会社の沿革を押さえた上で、まず聞きたいのは「ナースシューズとは一体どのようなものなのか」である。普通のスニーカーやサンダルと比べてどういう違いがあるのだろうか?
「ナースシューズの条件は、①疲れないこと②安全であること③快適であること――の3点だと考えています。長時間勤務の負担を少しでも和らげ、ケガや感染などのリスクを避け、しかも蒸れなどの不快感がないこと。まあ、全部クリアするのはなかなか難しいんですけど。たとえばメッシュを使えば涼しいけれど、もし注射器を足に落としてしまったら? じゃあ覆えばいいのかというと今度は蒸れる。こんな具合に、あちらを立てればこちらが立たず、というケースはよくあります」
病院の規定もあって色は白が好まれるが、医療系の専門学校では学年を見分けるためにベルトのカラーを変えられる「スクラビングシューズ」が使われたりもする。また小規模なクリニックや歯科医院、介護施設などではサンダルが、医療事務では黒のシューズを履く人が多いという。
●通気性がすごい!「フルスペックナース」
「ほら、こんなふうに」と中野さんが自分の足元を指さした。なるほど、黒ならばオフィスワークや接客といった場面でも、まったく違和感なく使えることがよくわかる。では、着用中のモデル「フルスペックナースⅠ(720)」の履き心地はどうなのだろう?

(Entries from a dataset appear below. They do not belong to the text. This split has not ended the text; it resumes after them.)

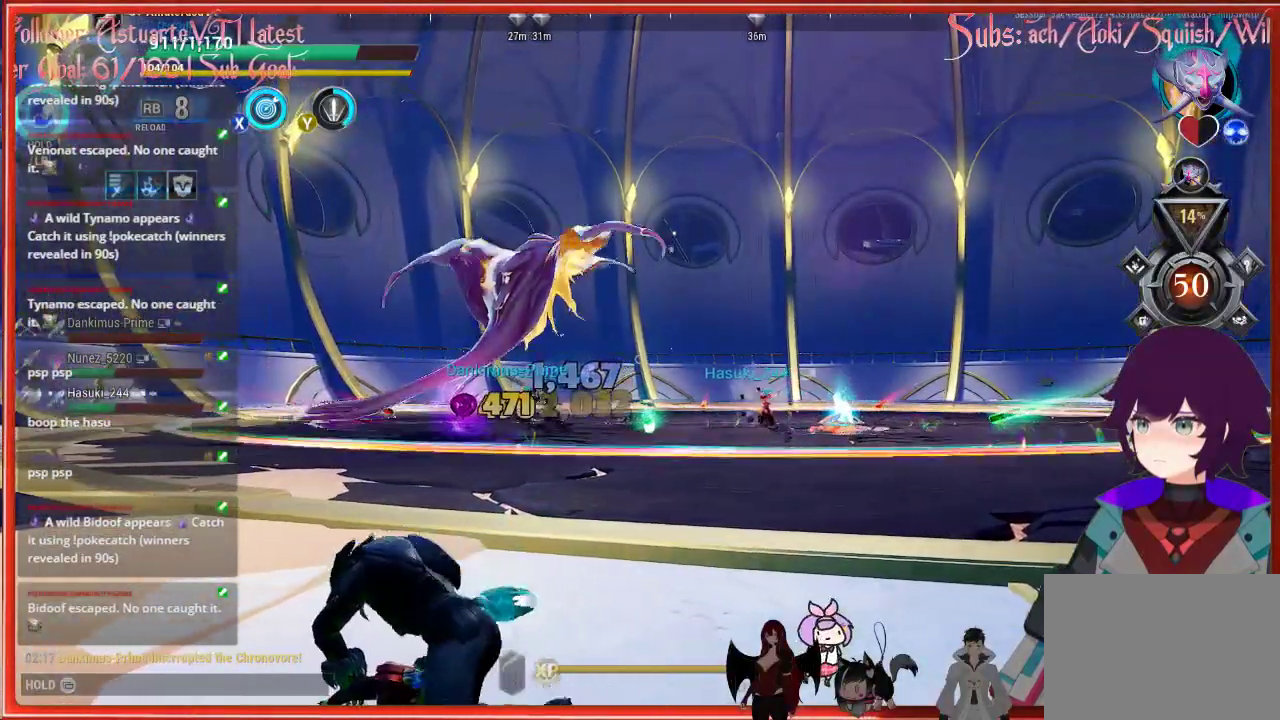
{"buttons": [], "left_stick": "up", "right_stick": "center", "events": []}
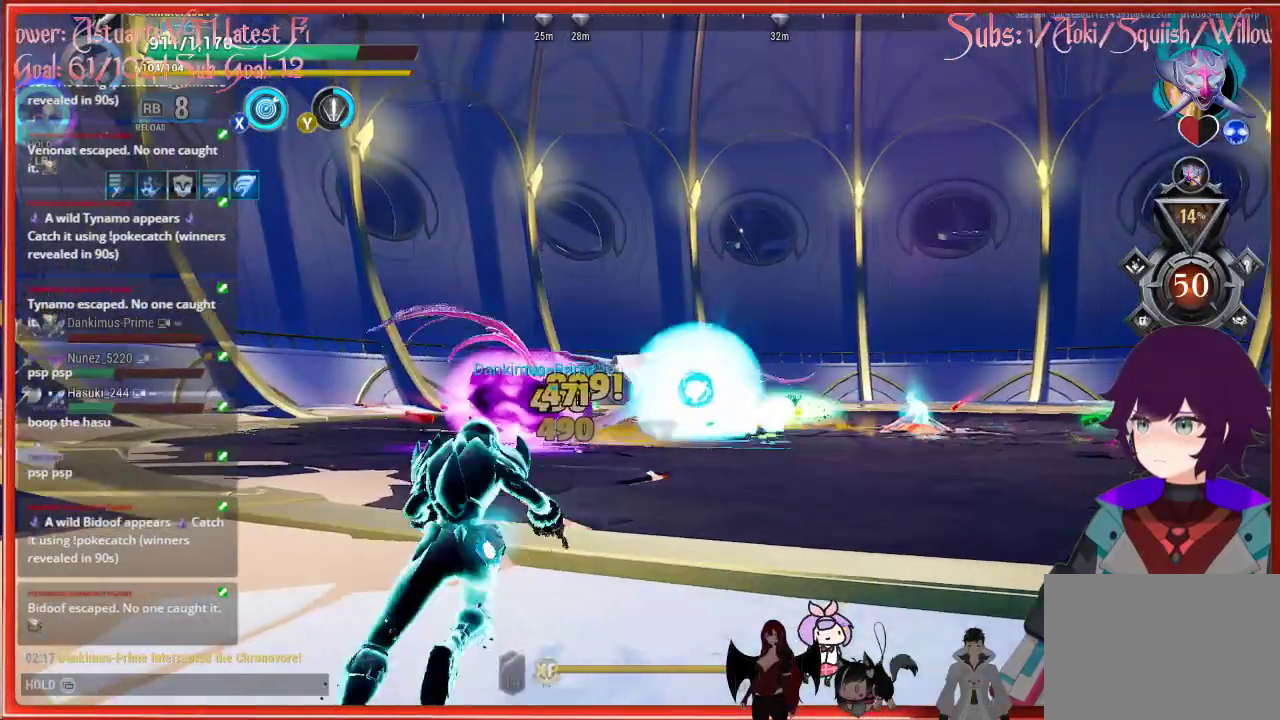
{"buttons": [], "left_stick": "up", "right_stick": "center", "events": []}
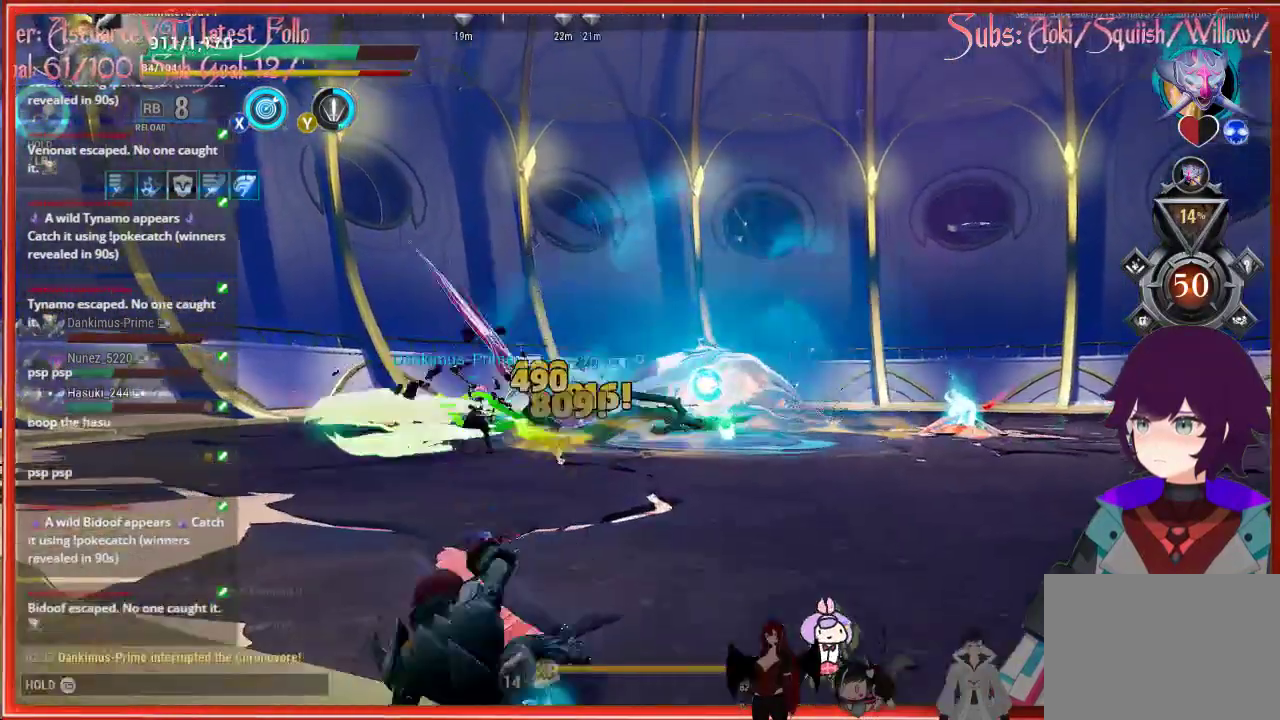
{"buttons": [], "left_stick": "up", "right_stick": "center", "events": []}
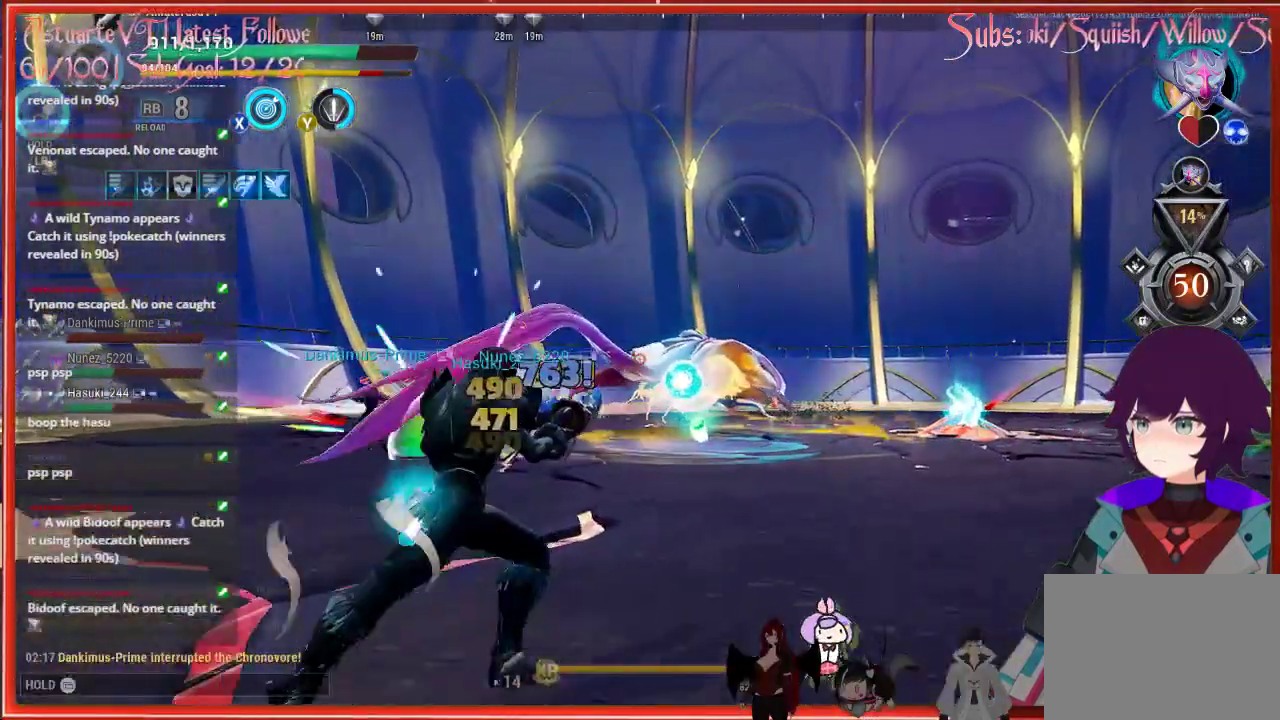
{"buttons": [], "left_stick": "up", "right_stick": "center", "events": []}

「このフルスペックナースⅠの売りは、現行ラインナップの中でもトップクラスの通気性です。とにかく風通しよくて快適なので、私も会社でいつも履いていますし、当社の物流倉庫のスタッフも使っているらしいですよ」
サンプルを手に取って見せてもらった。ソールの側面に穴が開いているのはただのデザインかと思ったら、穴はそのままメッシュの中敷きの下までダイレクトにつながっている。見た目はスニーカーでも構造的にはサンダルに近いシューズなのだ。また、アッパー部分もストレッチ性のあるメッシュ素材を使い、上下両方から風を通す仕組みとなっている。

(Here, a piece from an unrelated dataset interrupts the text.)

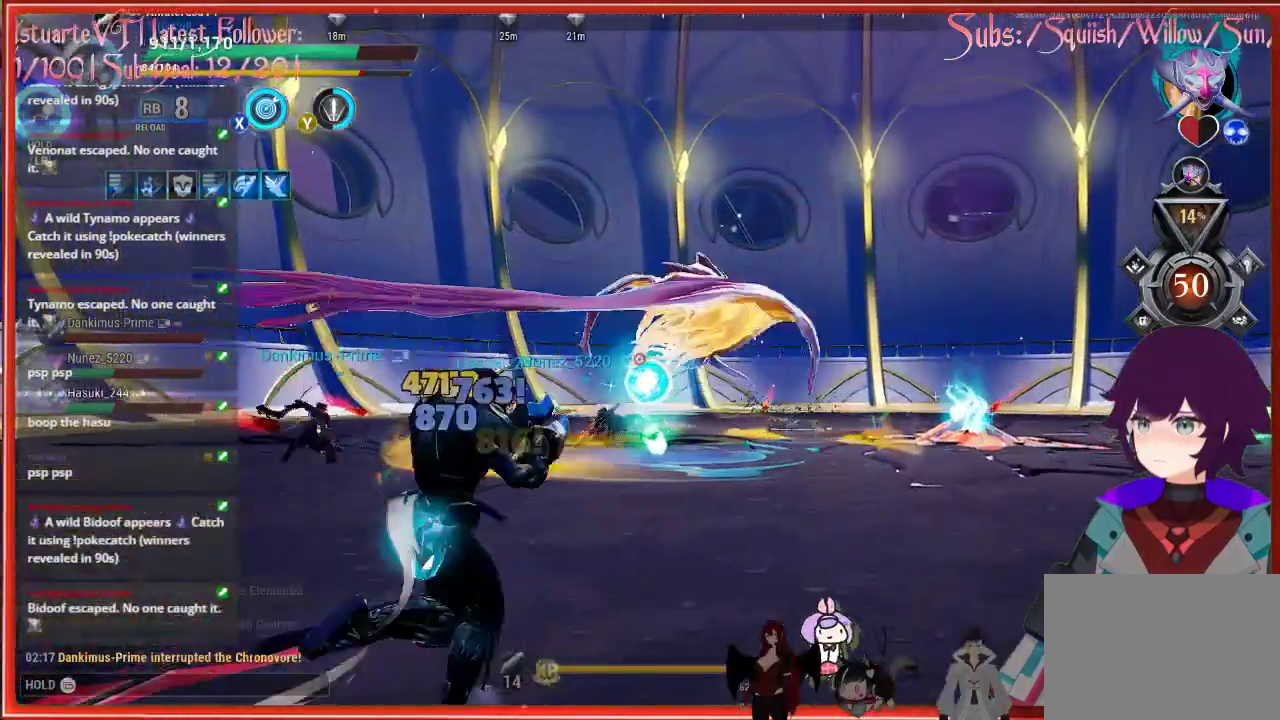
{"buttons": [], "left_stick": "up", "right_stick": "center", "events": []}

「かかとをつぶしてスリッパ感覚で履いてもいいし、中敷きを取れば通気性をさらにアップさせることもできます。さらにクッション性と屈曲性も高いので、たくさん歩いても疲れにくいのも特徴です。メッシュでは安全性が心配だという方には、アッパーに合皮をつかったフルスペックナースⅡ(730)をおすすめしています」
これなら病院や介護施設だけでなく、会社勤務の「上履き」としても活用できそうだ。出勤や外回りは革靴でして、社内ではロッカーに置いてあるナースシューズに履き替える。さりげなく「ナーズシューズは長時間勤務用に作られているから、疲れにくいんだ」とでも蘊蓄を述べれば、かなりクールだろう。
●デボーションナースに込めた想い
フルスペックナースに加えて、「ナースクールⅠ(4700)・Ⅱ(4800)」など、同社のヒット商品は、通気性などの機能に特化したものが多い。だが一方で、看護はまだ女性の多い世界。女心に訴えかけるデザイン重視のモデルもしっかりラインナップされている。モカシン風のアッパーが特徴的なシューズ「デボーションナース(512)」だ。

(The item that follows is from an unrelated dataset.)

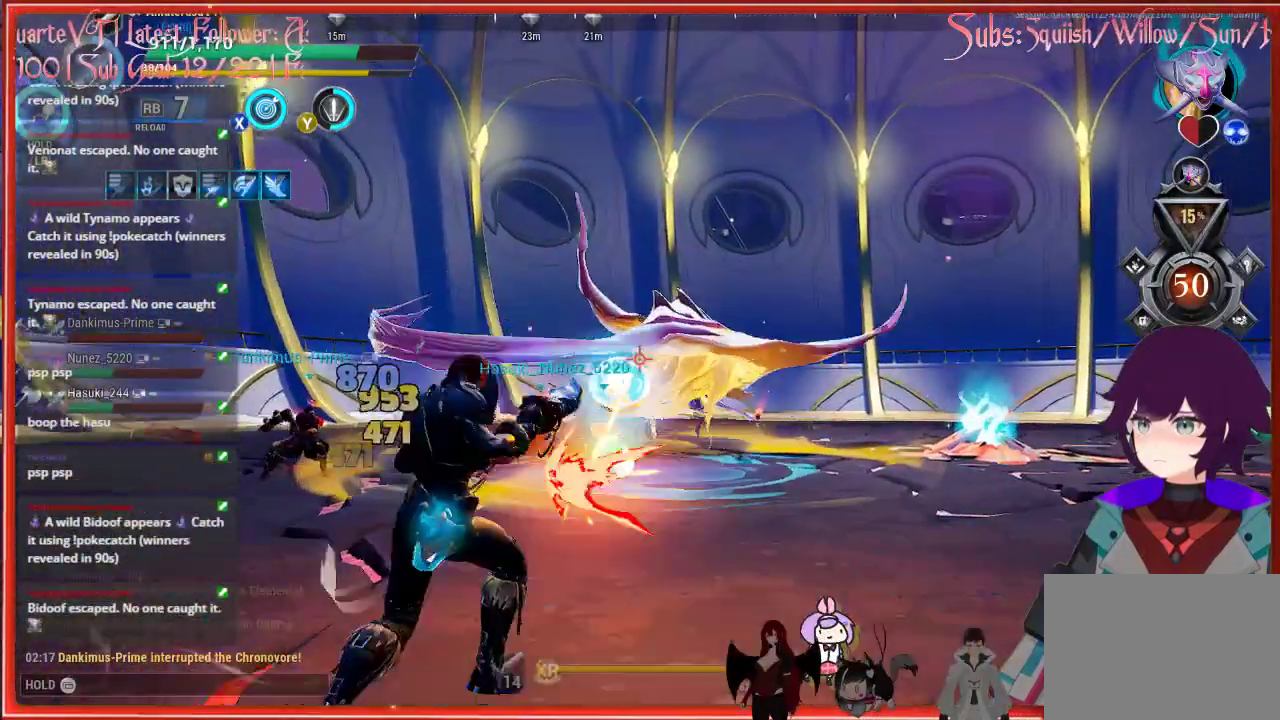
{"buttons": [], "left_stick": "up", "right_stick": "center", "events": []}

「これはかなり開発に力を入れたシューズです。デボーション(devotion)の意味は『献身的』で看護の理念を表しています。そして型番は『512』。これは近代看護学の祖、フローレンス・ナイチンゲールの誕生日5月12日にちなんでいます」
ネーミングと番号だけでもお腹いっぱいという感じだが、デザイン面でも富士ゴムナースの思い入れの強さを感じる。アッパーにはヒモ靴に見えるようにゴムが取り付けられており、インナー生地と中敷きは桜色。医療用シューズであることを忘れるほど可憐な雰囲気だ。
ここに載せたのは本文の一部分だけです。